(What the exercise asks): Retype every line of text in the entries below word for word, keeping the same line breaks and leaving the pictures out of your answer.

(Records for processing Opens)

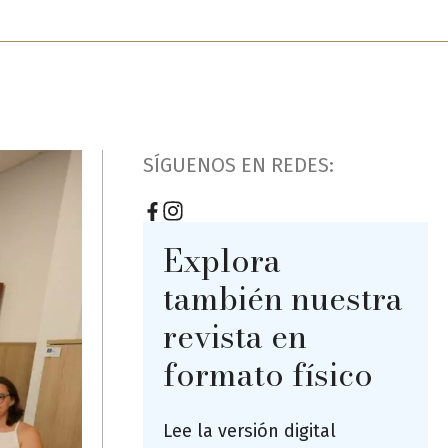
SÍGUENOS EN REDES:
Explora
también nuestra
revista en
formato físico
Lee la versión digital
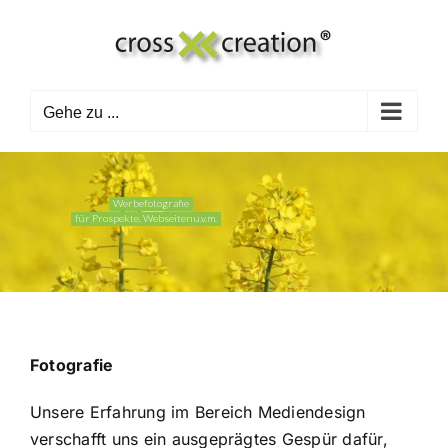
Zum
Inhalt
springen
Gehe zu ...
Werbefotografie
für Prospekte, Webseiten u.v.m.
Fotografie
Unsere Erfahrung im Bereich Mediendesign
verschafft uns ein ausgeprägtes Gespür dafür,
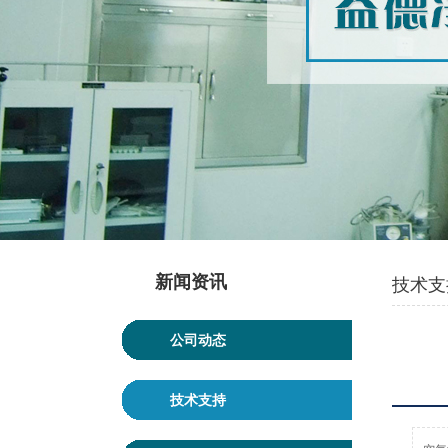
新闻资讯
技术支
公司动态
技术支持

(Records for processing Closes)

(Answer for the task):
SÍGUENOS EN REDES:
Explora
también nuestra
revista en
formato físico
Lee la versión digital
Zum
Inhalt
springen
Gehe zu ...
Werbefotografie
für Prospekte, Webseiten u.v.m.
Fotografie
Unsere Erfahrung im Bereich Mediendesign
verschafft uns ein ausgeprägtes Gespür dafür,
新闻资讯
技术支
公司动态
技术支持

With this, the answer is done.